I thought how am I going to suggest a restorative practice on this blog  when there are  so many to choose.  I went to my scientific literature to see where I could support the practices that I received early on.  Breath stood out, loud and clear.  Breath is the key to life and living, literally. It is the only autonomic function that we have conscious control over. And breath regulates the connection between the mind and the body via the Vagus Nerve. The Vagus nerve called the wandering nerve is an extensive nerve originating in the  brain stem extending all the way  to the abdominal region.  When we focus on regulating breath we stimulate this nerve and active the relaxation response.

In the Journal of Neuroscience 2016, Nasal Respiration Entrins Humna Limbic Oscillations and Modulates Cognitive Function was clearly a support for what the ancient masters have been saying for thousands of years, “Breathing modulates brain activity and mental Function” .

According to  this study  it was suggested that the rhythm of breathing co-ordinates electrical activity across a network of brain regions associated with smell, memory, and emotions, and can enhance their functioning.  This suggests that breathing is involved in orchestrating complex behaviors.   Other findings indicate that breathing modulates emotional recognition and memory recall, with both processes being more accurate during breathing in compared to breathing out. This showed that the route of breathing was especially important because  the effects were seen when the participants were asked to breath in through their noses, but their performance on both tasks declined markedly when they breathed through their mouths. Something that I have taught for many years when students suggest to breath out through their mouth.  The nose has neurological connections to our nervous system and this must not be overlooked.

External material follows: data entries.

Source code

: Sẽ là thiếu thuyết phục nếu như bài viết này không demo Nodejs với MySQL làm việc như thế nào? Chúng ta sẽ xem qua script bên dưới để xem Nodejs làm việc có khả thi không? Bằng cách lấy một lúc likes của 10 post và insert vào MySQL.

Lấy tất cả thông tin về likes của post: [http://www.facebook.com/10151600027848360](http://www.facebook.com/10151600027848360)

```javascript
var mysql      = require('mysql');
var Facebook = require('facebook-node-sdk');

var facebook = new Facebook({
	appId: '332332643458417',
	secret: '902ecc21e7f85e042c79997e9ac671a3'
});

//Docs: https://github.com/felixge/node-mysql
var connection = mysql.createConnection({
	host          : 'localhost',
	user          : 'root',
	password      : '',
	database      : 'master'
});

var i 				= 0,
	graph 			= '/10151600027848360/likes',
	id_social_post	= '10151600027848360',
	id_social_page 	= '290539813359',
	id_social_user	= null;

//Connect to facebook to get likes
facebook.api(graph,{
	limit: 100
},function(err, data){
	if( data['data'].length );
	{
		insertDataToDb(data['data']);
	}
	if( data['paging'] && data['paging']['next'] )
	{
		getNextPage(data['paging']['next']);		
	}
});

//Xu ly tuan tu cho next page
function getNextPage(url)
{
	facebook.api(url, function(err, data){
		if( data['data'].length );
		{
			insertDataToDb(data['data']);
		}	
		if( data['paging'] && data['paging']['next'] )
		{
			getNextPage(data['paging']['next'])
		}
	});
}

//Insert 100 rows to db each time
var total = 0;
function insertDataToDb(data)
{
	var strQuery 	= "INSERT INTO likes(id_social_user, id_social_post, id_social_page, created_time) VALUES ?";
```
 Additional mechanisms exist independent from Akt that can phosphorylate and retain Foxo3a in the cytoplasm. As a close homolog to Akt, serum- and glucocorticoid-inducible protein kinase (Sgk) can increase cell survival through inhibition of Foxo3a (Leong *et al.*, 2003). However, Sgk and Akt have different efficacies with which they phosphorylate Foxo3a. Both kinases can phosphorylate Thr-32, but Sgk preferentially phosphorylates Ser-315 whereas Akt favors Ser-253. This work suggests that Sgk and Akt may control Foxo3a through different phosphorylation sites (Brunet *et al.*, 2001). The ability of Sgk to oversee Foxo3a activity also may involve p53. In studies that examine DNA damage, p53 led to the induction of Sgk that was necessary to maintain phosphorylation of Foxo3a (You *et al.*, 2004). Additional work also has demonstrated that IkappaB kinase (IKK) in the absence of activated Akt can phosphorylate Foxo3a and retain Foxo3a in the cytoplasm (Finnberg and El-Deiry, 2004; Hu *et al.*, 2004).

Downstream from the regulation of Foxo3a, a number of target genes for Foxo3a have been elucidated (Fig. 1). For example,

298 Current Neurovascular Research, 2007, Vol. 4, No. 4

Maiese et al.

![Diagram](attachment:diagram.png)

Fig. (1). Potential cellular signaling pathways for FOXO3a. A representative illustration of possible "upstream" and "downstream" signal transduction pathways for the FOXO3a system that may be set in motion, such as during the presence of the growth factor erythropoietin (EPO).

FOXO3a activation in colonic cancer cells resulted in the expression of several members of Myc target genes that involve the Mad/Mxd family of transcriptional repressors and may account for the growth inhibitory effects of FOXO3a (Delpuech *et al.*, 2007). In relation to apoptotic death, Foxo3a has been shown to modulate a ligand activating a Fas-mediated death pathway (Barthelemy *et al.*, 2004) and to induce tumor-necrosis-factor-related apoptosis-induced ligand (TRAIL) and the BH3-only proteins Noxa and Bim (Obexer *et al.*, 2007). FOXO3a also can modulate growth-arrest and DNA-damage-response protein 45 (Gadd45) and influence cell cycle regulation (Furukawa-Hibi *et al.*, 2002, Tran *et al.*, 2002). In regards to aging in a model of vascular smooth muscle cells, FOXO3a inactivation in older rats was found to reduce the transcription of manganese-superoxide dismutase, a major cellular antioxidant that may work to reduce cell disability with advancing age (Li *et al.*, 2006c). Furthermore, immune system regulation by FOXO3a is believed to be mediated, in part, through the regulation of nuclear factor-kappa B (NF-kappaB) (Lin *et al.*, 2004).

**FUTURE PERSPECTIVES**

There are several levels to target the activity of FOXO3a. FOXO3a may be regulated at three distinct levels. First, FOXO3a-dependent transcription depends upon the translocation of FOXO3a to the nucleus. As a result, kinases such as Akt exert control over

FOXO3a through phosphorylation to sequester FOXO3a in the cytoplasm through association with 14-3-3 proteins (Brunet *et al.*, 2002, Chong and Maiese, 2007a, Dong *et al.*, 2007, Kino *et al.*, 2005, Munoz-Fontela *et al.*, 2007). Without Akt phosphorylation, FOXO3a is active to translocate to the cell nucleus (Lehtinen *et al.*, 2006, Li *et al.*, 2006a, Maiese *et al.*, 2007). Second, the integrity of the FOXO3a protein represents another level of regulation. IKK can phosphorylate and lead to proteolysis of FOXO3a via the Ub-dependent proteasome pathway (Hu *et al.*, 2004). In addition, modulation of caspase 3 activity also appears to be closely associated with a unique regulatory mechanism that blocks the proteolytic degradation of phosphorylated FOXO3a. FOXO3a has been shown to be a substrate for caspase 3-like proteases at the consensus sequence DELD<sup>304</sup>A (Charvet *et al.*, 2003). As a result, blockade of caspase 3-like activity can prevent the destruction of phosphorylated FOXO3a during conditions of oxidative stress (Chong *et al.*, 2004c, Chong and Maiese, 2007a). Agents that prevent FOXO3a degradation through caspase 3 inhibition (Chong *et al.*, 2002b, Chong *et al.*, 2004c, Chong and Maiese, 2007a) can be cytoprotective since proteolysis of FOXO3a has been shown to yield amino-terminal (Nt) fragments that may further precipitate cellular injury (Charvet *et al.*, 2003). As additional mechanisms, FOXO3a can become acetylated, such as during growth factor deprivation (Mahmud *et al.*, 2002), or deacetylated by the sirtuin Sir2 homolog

We know that  breathing is controlled unconsciously by the brainstem, and humans are the only species that have the ability to alter their breathing pattern in response to emotional stimuli and mental effort.  Our thoughts and emotions do indeed affect our breathing habit.  

So engage in learning to regulate your breath by counting on the inhalation and on the exhalation.  Learn to elongate the exhalation.  Practice 5 minutes a day by setting your timer and stop what you are doing to tune into your breath.


Zelano, C., et al. (2016). Nasal Respiration Entrains Human Limbic Oscillations and Modulates

Cognitive Function. J. Neurosci., 6: 12448 –12467 [Abstract]


The brain can change, this change is measurable and our thinking affects it.

We can address the burnout problem in 2 way: recognize the root of the problem, restore what is lost through practice.

Breath Awareness is one tool that can accomplish both.

Why is this important?

It translates into the body.

In order to cultivate the life that I want; I need to cultivate the mind.

We can cultivate a clear and resilient mind with practice.

Practice on what?

Ultimately, Meditation which starts with the breath.

Meditation practice delivers some benefits to the brain as well as your life

Meditation trains the brain.

We know the brain is Plastic and different parts grow and shrink depending on what we feed our mind through feelings, thoughts and actions.

And mediation grows areas involved  in emotion, self- control and resilience.  Three things that enhance our comfort and well being.

Health is awareness that flows through every part of the mind body complex.  And,

flexibility of mind is essential.  

Always remember, the energy of your mind is the  essence of life.